Abstract

Most heart failure patients have multiple comorbidities. This study aims to test the moderating effect of comorbidity on the relationship between self-efficacy and self-care in adults with heart failure. Secondary analysis of four mixed methods studies (n = 114) was done. Self-care and self-efficacy were measured using the Self-Care of Heart Failure Index. Comorbidity was measured with the Charlson Comorbidity Index. Parametric statistics were used to examine the relationships among self-efficacy, self-care, and the moderating influence of comorbidity. Qualitative data yielded themes about self-efficacy in self-care and explained the influence of comorbidity on self-care. Most (79%) reported two or more comorbidities. There was a significant relationship between self-care and the number of comorbidities (r = -.25; p = .03). There were significant differences in self-care by comorbidity level (self-care maintenance, F[1, 112], 5.96, p = .019, and self-care management, F[1, 72], 4.66, p = .034).
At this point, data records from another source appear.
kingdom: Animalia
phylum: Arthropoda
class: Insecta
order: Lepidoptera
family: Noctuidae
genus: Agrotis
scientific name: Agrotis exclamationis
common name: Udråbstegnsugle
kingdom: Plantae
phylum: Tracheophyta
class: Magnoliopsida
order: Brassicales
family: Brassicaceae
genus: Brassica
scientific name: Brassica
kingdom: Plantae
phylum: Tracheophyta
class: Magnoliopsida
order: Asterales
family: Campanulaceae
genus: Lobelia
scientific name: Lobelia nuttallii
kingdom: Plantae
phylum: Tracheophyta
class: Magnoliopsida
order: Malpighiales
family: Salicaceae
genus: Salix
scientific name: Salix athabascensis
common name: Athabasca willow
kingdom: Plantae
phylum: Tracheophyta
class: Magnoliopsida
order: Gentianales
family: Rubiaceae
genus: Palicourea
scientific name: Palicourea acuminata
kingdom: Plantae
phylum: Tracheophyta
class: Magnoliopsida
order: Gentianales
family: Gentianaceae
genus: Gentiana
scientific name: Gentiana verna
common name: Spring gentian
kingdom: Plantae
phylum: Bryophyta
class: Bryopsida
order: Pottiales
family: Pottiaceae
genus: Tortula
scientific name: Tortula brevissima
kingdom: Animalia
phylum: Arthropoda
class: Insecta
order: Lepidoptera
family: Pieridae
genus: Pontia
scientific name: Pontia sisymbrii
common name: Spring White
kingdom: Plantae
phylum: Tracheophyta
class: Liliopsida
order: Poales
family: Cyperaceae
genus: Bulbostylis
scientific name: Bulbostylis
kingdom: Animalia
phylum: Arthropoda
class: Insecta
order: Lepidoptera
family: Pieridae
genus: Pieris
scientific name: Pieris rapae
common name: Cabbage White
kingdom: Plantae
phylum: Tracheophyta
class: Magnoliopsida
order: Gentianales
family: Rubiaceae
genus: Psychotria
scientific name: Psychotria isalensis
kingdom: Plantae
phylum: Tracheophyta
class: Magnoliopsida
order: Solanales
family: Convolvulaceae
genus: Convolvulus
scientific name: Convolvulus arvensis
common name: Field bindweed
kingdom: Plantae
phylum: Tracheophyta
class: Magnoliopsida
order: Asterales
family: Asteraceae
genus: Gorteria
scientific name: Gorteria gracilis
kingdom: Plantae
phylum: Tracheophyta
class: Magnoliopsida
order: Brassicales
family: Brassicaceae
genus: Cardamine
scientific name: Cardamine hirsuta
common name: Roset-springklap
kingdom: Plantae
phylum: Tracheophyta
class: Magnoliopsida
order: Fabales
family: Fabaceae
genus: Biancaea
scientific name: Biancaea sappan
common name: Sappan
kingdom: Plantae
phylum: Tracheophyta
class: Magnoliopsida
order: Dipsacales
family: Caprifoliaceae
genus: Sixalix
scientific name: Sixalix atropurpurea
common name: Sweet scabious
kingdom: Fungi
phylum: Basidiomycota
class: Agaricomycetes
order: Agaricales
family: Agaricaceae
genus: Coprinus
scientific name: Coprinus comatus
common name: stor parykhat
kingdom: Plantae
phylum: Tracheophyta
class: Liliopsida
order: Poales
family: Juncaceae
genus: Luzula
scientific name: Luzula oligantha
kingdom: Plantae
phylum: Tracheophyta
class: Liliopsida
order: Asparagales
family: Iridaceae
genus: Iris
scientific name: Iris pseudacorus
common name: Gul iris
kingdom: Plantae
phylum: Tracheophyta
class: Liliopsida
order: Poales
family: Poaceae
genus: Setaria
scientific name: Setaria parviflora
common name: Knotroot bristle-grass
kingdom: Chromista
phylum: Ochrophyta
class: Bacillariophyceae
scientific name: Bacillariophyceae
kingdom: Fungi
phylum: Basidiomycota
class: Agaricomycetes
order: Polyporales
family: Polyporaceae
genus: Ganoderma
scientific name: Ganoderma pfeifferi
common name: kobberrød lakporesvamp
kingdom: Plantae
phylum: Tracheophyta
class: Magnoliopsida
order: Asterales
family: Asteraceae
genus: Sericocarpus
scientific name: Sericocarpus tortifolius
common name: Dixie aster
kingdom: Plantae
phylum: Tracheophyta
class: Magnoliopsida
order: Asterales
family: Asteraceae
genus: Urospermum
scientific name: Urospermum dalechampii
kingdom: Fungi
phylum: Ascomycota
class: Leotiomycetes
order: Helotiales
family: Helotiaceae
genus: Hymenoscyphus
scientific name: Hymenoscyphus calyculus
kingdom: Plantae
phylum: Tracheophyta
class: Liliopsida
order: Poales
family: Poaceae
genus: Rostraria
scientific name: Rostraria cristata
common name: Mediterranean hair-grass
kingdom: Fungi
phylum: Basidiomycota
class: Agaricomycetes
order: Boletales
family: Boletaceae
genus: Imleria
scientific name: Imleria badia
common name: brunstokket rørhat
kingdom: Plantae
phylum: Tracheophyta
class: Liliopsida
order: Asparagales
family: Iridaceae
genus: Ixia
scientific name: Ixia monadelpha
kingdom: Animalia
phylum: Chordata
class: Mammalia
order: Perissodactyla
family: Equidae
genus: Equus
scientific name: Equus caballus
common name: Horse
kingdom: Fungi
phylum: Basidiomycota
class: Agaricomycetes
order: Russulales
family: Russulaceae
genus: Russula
Using moderator analysis of the effect of comorbidity on self-efficacy and self-care, a significant effect was found only in self-care maintenance among those who had moderate levels of comorbidity (b = .620, p = .022, F(change) df[6,48], 5.61, p = .022). In the qualitative data, self-efficacy emerged as an important variable influencing self-care by shaping how individuals prioritized and integrated multiple and often competing self-care instructions. Comorbidity influences the relationship between self-efficacy and self-care maintenance, but only when levels of comorbidity are moderately high. Methods of improving self-efficacy may improve self-care in those with multiple comorbidities.